The father of a loyalist paramilitary murder victim is to pursue legal action over the decision not to bring charges against former police officers implicated in the killing.
Raymond McCord’s lawyers are pressing ahead with a High Court challenge after rejecting a PPS offer to have a senior barrister carry out a further evaluation.
A judge has listed his case for a hearing in November.
Mr McCord’s 22-year-old son, Raymond McCord Jnr, was beaten to death in November 1997.
The killing was at the centre of a report by former police ombusdman Nuala O’Loan which found collusion between a UVF gang and their Special Branch handlers.
Earlier this year loyalist supergrass Gary Haggarty was jailed after confessing to hundreds of paramilitary offences. His catalogue of crime included five murders - but not that of Mr McCord Jnr.
The 46-year-old pleaded guilty as part of a deal that offered a reduced sentence in return for providing evidence on other terror suspects.
His prison term was slashed from 35 years to six-and-a-half years due to the assistance provided to police.
Haggarty implicated 16 people in crime, but only one man currently faces prosecution for murder.

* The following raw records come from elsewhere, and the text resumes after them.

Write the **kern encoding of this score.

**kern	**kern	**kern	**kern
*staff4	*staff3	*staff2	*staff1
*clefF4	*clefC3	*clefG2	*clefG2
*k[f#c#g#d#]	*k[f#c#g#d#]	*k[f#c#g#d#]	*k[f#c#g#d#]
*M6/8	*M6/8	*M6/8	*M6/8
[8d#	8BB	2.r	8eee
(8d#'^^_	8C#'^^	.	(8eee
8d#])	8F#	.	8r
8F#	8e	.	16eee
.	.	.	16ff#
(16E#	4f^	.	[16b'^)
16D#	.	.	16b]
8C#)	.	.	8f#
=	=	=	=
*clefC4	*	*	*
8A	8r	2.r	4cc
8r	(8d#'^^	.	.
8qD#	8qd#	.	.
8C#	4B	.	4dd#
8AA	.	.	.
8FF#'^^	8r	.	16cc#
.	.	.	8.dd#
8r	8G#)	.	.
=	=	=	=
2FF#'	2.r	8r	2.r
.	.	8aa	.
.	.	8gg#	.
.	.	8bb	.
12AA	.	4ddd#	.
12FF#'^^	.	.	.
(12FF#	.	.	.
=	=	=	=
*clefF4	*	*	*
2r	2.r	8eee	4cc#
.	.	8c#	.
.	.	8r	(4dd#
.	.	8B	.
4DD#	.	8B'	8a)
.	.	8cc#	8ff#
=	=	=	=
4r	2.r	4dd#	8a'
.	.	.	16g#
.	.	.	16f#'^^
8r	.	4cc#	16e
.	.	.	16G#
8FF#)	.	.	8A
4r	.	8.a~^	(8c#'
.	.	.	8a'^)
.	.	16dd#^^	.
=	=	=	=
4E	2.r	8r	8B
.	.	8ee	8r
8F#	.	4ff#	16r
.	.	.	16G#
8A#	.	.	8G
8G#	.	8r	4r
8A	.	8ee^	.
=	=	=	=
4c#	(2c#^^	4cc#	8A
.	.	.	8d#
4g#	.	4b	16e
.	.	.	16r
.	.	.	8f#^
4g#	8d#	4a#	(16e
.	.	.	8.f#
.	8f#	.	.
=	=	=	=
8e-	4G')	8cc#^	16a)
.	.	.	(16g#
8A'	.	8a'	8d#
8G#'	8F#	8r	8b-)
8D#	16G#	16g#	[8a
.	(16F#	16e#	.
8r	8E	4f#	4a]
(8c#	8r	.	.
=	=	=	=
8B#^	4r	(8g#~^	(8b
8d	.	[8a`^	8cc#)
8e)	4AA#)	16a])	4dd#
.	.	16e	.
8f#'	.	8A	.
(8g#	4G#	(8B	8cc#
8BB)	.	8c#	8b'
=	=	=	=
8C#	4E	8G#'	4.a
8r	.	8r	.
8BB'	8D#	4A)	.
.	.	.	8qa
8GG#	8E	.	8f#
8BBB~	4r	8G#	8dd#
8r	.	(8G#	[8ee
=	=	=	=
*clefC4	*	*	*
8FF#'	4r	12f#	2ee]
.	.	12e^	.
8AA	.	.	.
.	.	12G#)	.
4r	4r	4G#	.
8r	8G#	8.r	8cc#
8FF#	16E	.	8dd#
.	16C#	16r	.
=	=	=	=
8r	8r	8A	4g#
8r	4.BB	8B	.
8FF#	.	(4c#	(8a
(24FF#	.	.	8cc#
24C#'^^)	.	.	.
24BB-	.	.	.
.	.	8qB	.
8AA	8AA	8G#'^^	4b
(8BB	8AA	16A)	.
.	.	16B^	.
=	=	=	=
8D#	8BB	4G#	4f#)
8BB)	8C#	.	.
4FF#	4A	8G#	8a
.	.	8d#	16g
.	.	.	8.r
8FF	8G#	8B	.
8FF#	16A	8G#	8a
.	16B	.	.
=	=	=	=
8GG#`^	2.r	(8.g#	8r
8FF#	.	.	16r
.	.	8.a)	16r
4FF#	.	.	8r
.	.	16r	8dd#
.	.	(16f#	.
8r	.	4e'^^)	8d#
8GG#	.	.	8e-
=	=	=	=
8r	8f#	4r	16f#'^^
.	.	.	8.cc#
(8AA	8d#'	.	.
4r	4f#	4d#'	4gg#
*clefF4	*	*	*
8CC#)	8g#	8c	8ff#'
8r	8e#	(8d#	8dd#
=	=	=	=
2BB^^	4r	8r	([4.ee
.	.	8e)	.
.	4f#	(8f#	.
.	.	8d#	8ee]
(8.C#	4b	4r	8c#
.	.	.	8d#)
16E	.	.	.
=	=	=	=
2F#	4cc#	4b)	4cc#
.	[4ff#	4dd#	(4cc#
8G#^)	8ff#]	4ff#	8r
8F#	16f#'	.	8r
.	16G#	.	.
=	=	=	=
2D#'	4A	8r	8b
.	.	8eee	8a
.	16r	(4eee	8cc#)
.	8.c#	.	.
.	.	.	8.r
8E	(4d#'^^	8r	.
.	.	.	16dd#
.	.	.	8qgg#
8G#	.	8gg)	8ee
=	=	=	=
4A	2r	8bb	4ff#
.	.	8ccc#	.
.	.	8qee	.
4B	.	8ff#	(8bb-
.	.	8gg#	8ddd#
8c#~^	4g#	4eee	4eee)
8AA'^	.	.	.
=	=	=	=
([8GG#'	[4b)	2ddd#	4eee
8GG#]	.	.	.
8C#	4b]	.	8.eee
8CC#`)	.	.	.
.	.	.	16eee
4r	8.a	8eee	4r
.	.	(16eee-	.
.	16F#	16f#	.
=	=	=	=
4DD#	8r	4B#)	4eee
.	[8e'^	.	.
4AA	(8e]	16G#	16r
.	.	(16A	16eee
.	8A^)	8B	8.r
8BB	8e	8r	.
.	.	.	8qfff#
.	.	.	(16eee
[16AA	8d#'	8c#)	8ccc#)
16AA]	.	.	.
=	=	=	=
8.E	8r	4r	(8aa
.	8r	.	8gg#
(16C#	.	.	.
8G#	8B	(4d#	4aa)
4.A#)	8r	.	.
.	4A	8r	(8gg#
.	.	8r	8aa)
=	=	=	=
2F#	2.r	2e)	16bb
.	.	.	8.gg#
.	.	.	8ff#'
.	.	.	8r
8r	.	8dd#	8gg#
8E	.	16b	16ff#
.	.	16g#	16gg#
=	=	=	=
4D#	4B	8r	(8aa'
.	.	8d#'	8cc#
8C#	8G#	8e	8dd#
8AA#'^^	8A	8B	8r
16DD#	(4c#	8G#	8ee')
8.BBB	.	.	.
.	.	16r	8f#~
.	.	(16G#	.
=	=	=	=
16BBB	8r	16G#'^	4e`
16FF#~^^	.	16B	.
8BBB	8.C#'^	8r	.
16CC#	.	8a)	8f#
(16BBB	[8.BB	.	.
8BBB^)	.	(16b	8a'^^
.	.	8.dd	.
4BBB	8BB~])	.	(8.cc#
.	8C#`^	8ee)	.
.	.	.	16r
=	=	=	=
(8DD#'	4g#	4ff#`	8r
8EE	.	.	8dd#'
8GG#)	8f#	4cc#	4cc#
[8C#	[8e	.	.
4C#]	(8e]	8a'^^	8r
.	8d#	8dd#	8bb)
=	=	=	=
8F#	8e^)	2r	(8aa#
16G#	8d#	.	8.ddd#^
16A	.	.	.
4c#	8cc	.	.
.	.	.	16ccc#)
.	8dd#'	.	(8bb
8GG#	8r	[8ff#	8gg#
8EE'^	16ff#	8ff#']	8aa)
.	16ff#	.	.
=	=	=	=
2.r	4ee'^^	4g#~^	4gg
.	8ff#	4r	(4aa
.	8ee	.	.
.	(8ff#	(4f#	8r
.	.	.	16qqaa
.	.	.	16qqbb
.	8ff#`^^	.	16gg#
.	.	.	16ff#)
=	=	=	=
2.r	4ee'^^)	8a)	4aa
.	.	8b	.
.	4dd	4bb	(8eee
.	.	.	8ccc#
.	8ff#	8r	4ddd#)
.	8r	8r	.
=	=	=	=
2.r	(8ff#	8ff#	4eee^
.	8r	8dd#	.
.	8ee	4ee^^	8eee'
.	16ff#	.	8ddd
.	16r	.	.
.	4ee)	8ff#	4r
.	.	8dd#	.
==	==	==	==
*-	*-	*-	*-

Former director of public prosecutions Barra McGrory announced last year that his claims alone were insufficient to prove allegations made against the other suspects.
Mr McCord then issued judicial review proceedings against the PPS for failing to review the decision not to bring charges against former police officers implicated in the alleged failure to prevent his son’s murder.
His lawyers claimed the position was unlawful and “deprecated” the weight which could be given to Haggarty’s evidence.
A potential resolution to the litigation emerged in April when the PPS confirmed that a review of the decision not to prosecute the former police officers was to be carried out.
But Mr McCord’s legal team rejected the move, claiming the same senior counsel who advised on decisions not to prosecute in another Haggarty-related case would be involved in the review.
His solicitor, Ciaran O’Hare of McIvor Farrell said “the review that has been offered by the PPS falls manifestly short of the key principles of transparency, freshness and independence from the original decision maker.
“In the absence of fresh material, it would be very difficult to see why the same senior counsel would give different advices to those already given and relied upon before.”